Tahir Nalbantçılar: Konutta riskler en aza indirilmeli!
KTÜN Uygulamalı Jeoloji Anabilim Dalı Başkanı ve Jeoloji Mühendisleri Odası Konya Şube eski Başkanı Prof. Dr. Tahir Nalbantçılar, Konut projeleri yapılırken, jeolojik ve jeoteknik haritaların göz önünde tutulup risklerin en aza indirilmesi gerektiğini ifade etti.
Konut projeleri yapılırken, jeolojik ve jeoteknik haritaların göz önünde tutulup risklerin en aza indirilmesi gerektiğini ifade eden Tahir Nalbantçılar, “ Yerleşime uygunluk noktasında olumlu çıkan yerlerin arsa olarak üretilmesi, uygun çıkmayan alanların ise ikincil veya yeşil alan olarak tasnif etmemiz gerekiyor” diye konuştu.

Girdi Verileri:
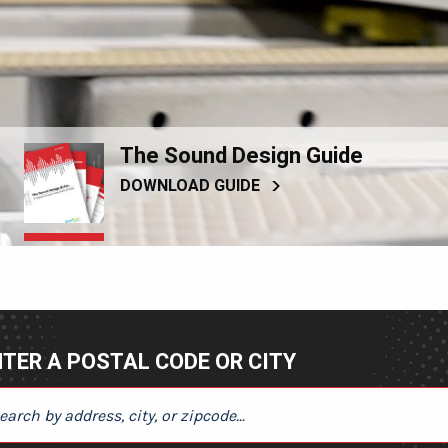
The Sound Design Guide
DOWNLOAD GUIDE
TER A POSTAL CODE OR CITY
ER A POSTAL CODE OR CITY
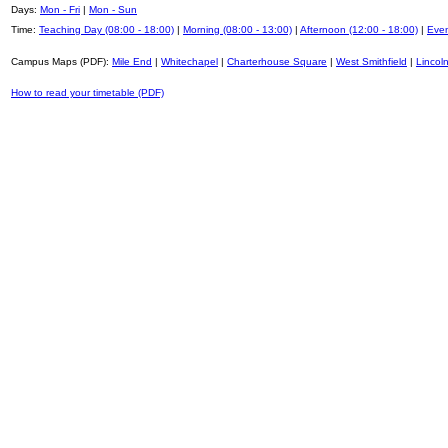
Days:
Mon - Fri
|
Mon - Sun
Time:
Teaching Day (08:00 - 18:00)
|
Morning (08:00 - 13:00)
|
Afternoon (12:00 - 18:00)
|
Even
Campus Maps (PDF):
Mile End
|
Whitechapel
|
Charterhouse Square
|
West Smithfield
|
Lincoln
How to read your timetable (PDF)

--

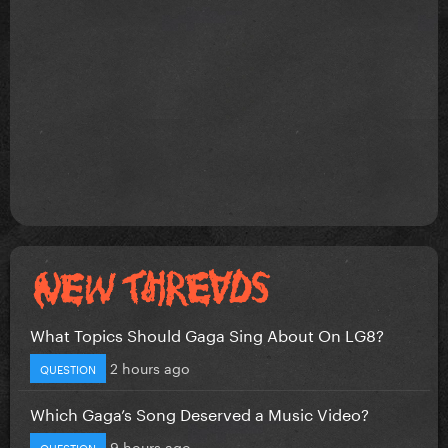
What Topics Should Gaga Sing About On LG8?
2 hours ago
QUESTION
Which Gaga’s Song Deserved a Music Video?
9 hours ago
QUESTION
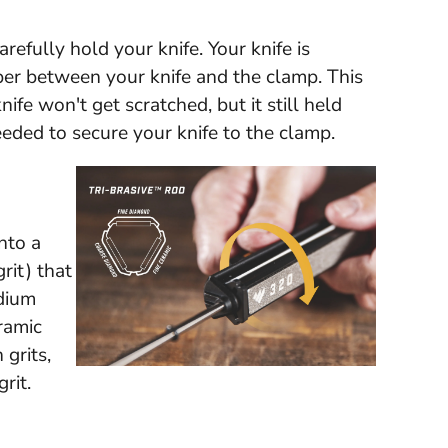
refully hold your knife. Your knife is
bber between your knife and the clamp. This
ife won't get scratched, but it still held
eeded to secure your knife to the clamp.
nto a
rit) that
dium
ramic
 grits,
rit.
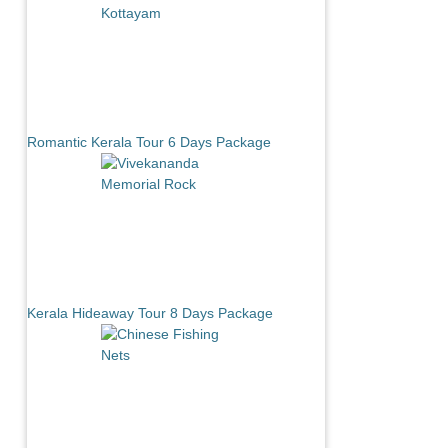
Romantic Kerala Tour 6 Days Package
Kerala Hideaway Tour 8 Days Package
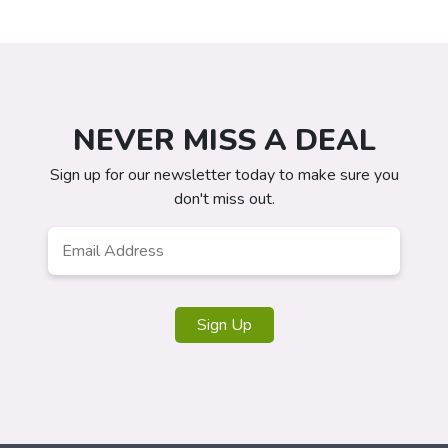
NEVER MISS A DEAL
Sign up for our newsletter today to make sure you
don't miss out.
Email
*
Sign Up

Bilgileri Kullanarak:
A – Alıntıya göre Tahir Nalbantçılar, hangi meslek kuruluşunun Konya Şubesinin eski başkanıdır?
B – Alıntıda, yerleşime uygunluk sonucuna göre alanların sınıflandırılması gereken bütün kullanım türlerini sıralayın.
Malzemenin bu çalışmada hiçbir işlevi yoktur.

Numaralı Yanıtlar:
A – Jeoloji Mühendisleri Odası'nın Konya Şubesinin eski başkanıdır.

B – Arsa (uygun çıkan yerler için), ikincil alan ve yeşil alan (uygun çıkmayan alanlar için).